Records to process:
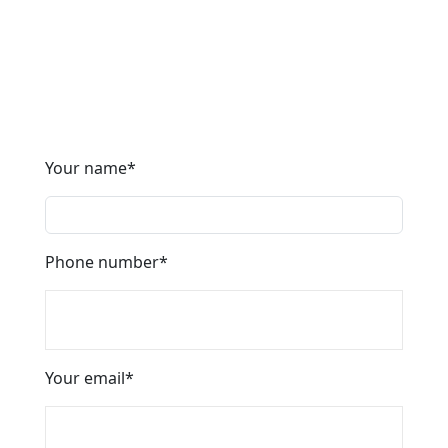
* It’s easy to choose the best area to live on our
website. A unique map of areas will help you find
housing using dozens of indicators.
Your name
*
Phone number
*
Your email
*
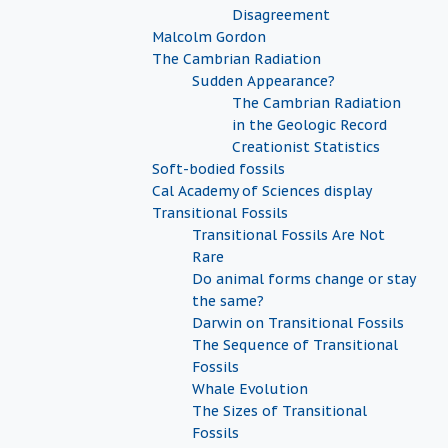
Disagreement
Malcolm Gordon
The Cambrian Radiation
Sudden Appearance?
The Cambrian Radiation
in the Geologic Record
Creationist Statistics
Soft-bodied fossils
Cal Academy of Sciences display
Transitional Fossils
Transitional Fossils Are Not
Rare
Do animal forms change or stay
the same?
Darwin on Transitional Fossils
The Sequence of Transitional
Fossils
Whale Evolution
The Sizes of Transitional
Fossils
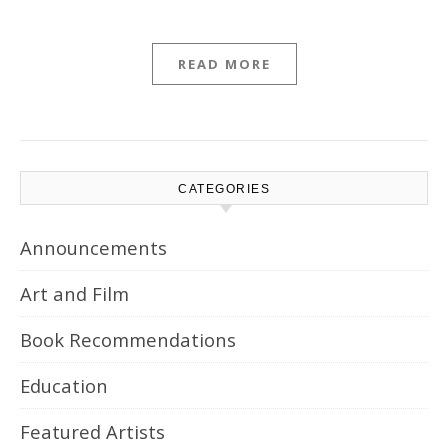
READ MORE
CATEGORIES
Announcements
Art and Film
Book Recommendations
Education
Featured Artists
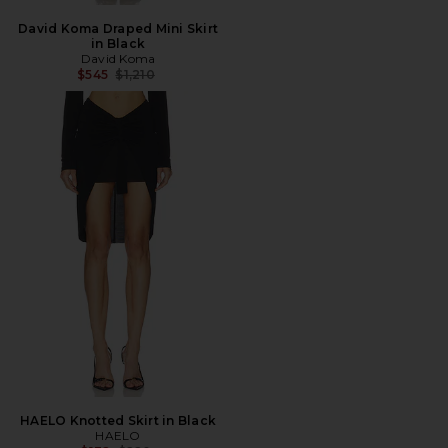
David Koma Draped Mini Skirt
in Black
David Koma
Previous price:
$545
$1,210
HAELO Knotted Skirt in Black
HAELO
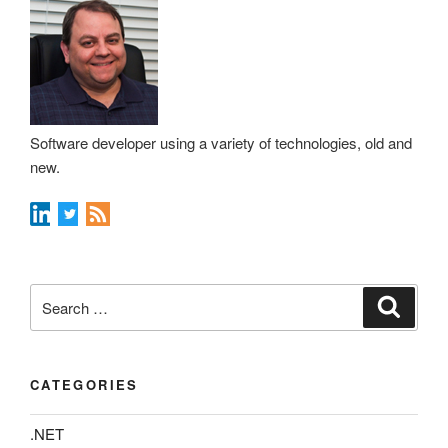
Software developer using a variety of technologies, old and
new.
Search
Search
for:
CATEGORIES
.NET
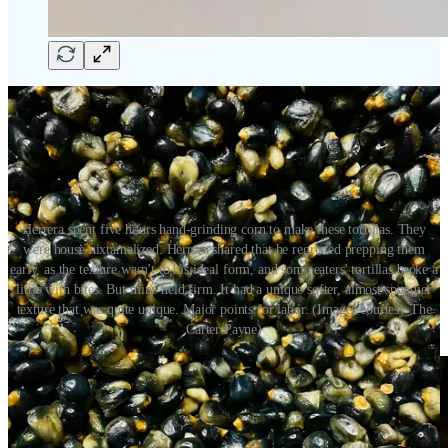
Herrera spent five hours hand-grinding corn to make these tortillas. They
were house nixtamalized. Herrera shared that he regretted prepping them
early, as the texture wasn't to his ideal form, and some eaters' tortillas broke a
little with bites. But mine held firm. It had a unique softer, almost spongier
texture that was quite unique. Major points for labor. (Images courtesy The
Carter Payne)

Assigned task: From the line holding "little with bites." down to the last line of the records above, restate each line exactly as written.

Solution for this problem:
little with bites. But mine held firm. It had a unique softer, almost spongier
texture that was quite unique. Major points for labor. (Images courtesy The
Carter Payne)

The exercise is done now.